• [Brano di testo]:
···
CORTE DI CASSAZIONE – Ordinanza 22 giugno 2020, n. 12171
Fallimento – Ammissione in prededuzione al passivo – Revoca – Consulente che ha curato l’elaborazione del piano di ristrutturazione – Compensi per l’incarico di redazione della relazione di attestazione ex art. 161, co. 3 legge fallimentare – Vizio del requisito di indipendenza – Nullità dell’incarico
Fatti di causa
Con decreto depositato il 19 febbraio 2015 il Tribunale di Como ha accolto l’impugnazione di terzo proposta ex art. 98 legge fall, da M.C. avverso il provvedimento del 2 ottobre 2013 con il quale il G.D. dello stesso Tribunale aveva accolto l’istanza di ammissione in prededuzione al passivo del fallimento E. s.r.l. per l’importo di € 146.952,97 proposta da E.V., professionista attestatrice del piano concordatario a norma dell’art. 161 comma 3° legge fall..
···
• [Parti dell'esercizio]:
- A) Riproduci senza modifiche il passo dell'ordinanza che comincia con "CORTE DI CASSAZIONE" e finisce con "3° legge fall..".
- B) Rispondi a queste domande basandoti sull'ordinanza:
(i) Quale tribunale ha emesso il decreto depositato il 19 febbraio 2015?
(ii) Per quale importo era stata chiesta l'ammissione in prededuzione al passivo?
(iii) In quale data è stata emessa l'ordinanza della Corte di Cassazione?
- C) Scrivi il seguito dell'ordinanza della Cassazione sul compenso dell'attestatrice, partendo dopo l'ultima frase riportata.
Il materiale riportato più avanti non ha alcun ruolo in questo lavoro.

• [Contenuto dei dati]:
···
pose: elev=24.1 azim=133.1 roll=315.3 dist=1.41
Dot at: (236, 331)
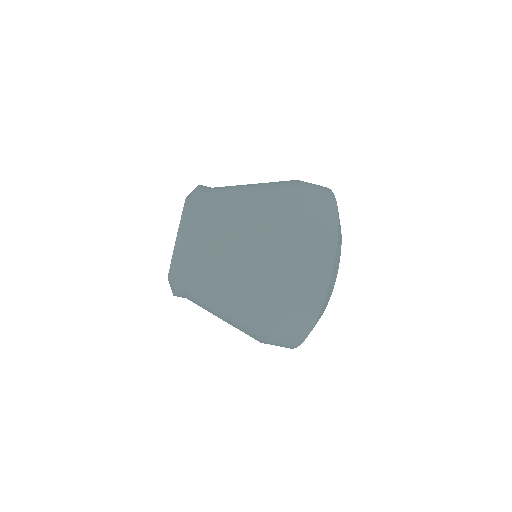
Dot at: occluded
···
• [Risposte per compito]:
- A)
CORTE DI CASSAZIONE – Ordinanza 22 giugno 2020, n. 12171
Fallimento – Ammissione in prededuzione al passivo – Revoca – Consulente che ha curato l’elaborazione del piano di ristrutturazione – Compensi per l’incarico di redazione della relazione di attestazione ex art. 161, co. 3 legge fallimentare – Vizio del requisito di indipendenza – Nullità dell’incarico
Fatti di causa
Con decreto depositato il 19 febbraio 2015 il Tribunale di Como ha accolto l’impugnazione di terzo proposta ex art. 98 legge fall, da M.C. avverso il provvedimento del 2 ottobre 2013 con il quale il G.D. dello stesso Tribunale aveva accolto l’istanza di ammissione in prededuzione al passivo del fallimento E. s.r.l. per l’importo di € 146.952,97 proposta da E.V., professionista attestatrice del piano concordatario a norma dell’art. 161 comma 3° legge fall..

- B)
(i) Il Tribunale di Como.
(ii) € 146.952,97.
(iii) Il 22 giugno 2020.

- C)
Il giudice di merito, dopo aver rigettato l’eccezione di inammissibilità del ricorso proposto dal sig. C., ha osservato che la dott.ssa V. non aveva documentato di aver ricevuto incarico per la redazione della relazione di attestazione di cui all’art. 161 comma 3° legge fall., essendo stato prodotta solo la lettera di incarico datata 19.05.2012 per l’elaborazione di un piano di ristrutturazione della società.
In ogni caso, anche superando tale questione, l’incarico doveva ritenersi viziato, difettando la professionista del requisito dell’indipendenza previsto dall’art. 161 comma 3° legge fall., per avere la stessa, prima di redigere la relazione di attestazione, precedentemente svolto attività di consulente per il piano di ristrutturazione aziendale. Ne conseguiva la nullità dell’incarico di attestazione per mancanza dei requisiti di liceità e/o possibilità del suo oggetto ex art. 1346 cod. civ..
Avverso il predetto decreto ha proposto ricorso per cassazione V.E.. Sia la curatela che il terzo creditore impugnante C. L. non hanno svolto difese.
La ricorrente ha depositato la memoria ex art. 380 bis. 1 cod. proc. civ..
Ragioni della decisione
1. Con il primo motivo V.E. ha dedotto la violazione dell’art. 99 comma 2° legge fall..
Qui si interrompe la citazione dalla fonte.